Monday 26 November 2018

Spofforth, the Demon Bowler


Image result for Fred-Spofforth
In the 140 years since Test Match cricket began, there have been many bowlers who were greatly feared by the batsmen who faced them, but the original Demon Bowler; the first great bowler to appear on the international stage; was the Australian F. R. Spofforth.
Frederick Robert Spofforth was born at Balmain, near Sydney, in 1853, and was brought up in the Australian bush. He grew to be well over six feet tall, lean and strong, with a piercing eye and a great bristling moustache.
   In those days, cricket in Australia was played with underarm bowling, but when the young Spofforth watched the fast overarm bowling of  the touring Englishman George Tarrant he decided to copy him. A few years later he watched another touring Englishman, Alfred Shaw, with his changes of pace and flight, and resolved to use these methods too. He experimented with different grips of the ball whilst using the same bowling action. If he can be said to have had a single stock delivery, it would be a medium-paced off-cutter, placing two short-leg fieldsmen for close catches, but often bowling batsmen "through the gate" between bat and pad. Incidentally, this shows that intelligent pad-play was still in its infancy, since at the time a batsman could not be out LBW to a ball that pitched outside the off stump.  
   He was soon taking an impressive number of wickets, and although he was not selected for the first-ever Test Match between Australia and England, at Melbourne in March 1877, he did play in the second a fortnight later; his first victim, ironically enough, being his unwitting mentor Alfred Shaw. He was then duly selected to visit England with an Australian cricket team in 1878. 
   Oddly enough, no Tests were played on that tour, but Spofforth announced his powers, and the strength of Australian cricket, when in a single day at Lord's he took 10 wickets for 20, bowling the great W.G. Grace for a duck and twice dismissing M.C.C. for very low scores. Then, when an England team returned to Australia six months later, he scored his first international triumph, taking 6 for 48 and 7 for 62 at Melbourne in the only Test. In the first innings of this match he achieved the first-ever Test hat-trick.
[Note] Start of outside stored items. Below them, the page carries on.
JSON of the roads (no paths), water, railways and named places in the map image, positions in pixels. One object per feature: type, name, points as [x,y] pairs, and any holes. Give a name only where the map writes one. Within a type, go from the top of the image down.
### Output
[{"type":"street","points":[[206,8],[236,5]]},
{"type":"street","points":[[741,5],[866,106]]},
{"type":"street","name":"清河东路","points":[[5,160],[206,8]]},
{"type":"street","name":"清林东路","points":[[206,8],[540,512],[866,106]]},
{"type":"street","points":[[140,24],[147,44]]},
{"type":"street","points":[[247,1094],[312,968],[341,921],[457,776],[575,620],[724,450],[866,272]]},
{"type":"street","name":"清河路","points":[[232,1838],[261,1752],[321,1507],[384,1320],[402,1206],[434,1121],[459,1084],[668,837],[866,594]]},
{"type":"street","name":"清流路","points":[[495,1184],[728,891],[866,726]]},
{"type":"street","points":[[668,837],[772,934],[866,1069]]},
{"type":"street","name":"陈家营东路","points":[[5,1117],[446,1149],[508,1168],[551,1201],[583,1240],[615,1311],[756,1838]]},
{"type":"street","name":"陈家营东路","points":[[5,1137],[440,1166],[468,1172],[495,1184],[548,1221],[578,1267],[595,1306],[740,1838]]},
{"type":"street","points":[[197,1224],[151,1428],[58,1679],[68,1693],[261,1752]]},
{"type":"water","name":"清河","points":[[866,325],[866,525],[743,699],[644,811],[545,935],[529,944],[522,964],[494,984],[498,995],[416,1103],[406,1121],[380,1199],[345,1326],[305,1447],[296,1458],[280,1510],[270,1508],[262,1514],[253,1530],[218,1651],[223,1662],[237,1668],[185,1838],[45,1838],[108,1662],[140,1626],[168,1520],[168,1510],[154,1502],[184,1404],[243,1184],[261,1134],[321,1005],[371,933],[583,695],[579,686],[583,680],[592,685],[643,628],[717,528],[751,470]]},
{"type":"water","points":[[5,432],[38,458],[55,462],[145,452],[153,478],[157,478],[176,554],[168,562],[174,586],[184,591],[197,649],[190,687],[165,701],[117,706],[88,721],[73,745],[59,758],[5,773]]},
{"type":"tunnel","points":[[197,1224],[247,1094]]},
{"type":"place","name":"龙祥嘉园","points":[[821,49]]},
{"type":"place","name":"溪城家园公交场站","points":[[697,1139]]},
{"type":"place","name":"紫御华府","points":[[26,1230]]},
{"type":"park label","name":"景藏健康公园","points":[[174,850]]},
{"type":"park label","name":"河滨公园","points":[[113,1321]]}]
  It was in 1882, at the Oval, that Spofforth attained immortality. In a very low-scoring match played on a wet pitch, he took 7 for 44 in the first innings and 7 for 44 in the second, dismissing England for only 77 and winning the match by 7 runs. It was this debacle that caused a journalist to lament "the death of English cricket", with the comment that "the body will be creamted and the ashes taken to Australia"; thereby unwittingly establishingthe symbol of the oldest rivalry in Test cricket. 
   Other notable performances followed, all at Sydney: 7 for 44 in 1883; 6 for 90 in the second Test in 1885, followed by 5 for 30 in the third. On the 1884 tour of England he took 207 wickets in all matches 

Spofforth played his last Test in the 1886/7 series against England; being succeeded by the likes of Turner, Ferris and Trumble as spearheads of the Australian attack. His final tally was 94 Test wickets in 18 matches for an average of 18.41. Not long afterward his final Test he moved to live in England.

    After settling in England, he played some matches for Derbyshire, where his family had originated, and also played club cricket for Hampstead, taking a great number of wickets at less than 10 runs apiece. 
 His final appearance in first class cricket was at the Scarborough Festival in 1896, finishing with 8 wickets for 74 for M.C.C. against Yorkshire: a Demon to the very last.
   Unlike many sportsmen, he had a successful career after retirement. He became director of a tea importing company, and when he died in 1926 he left the very substantial sum of £164,000. He was clearly as effective as a businessman as he had been as a Demon Bowler.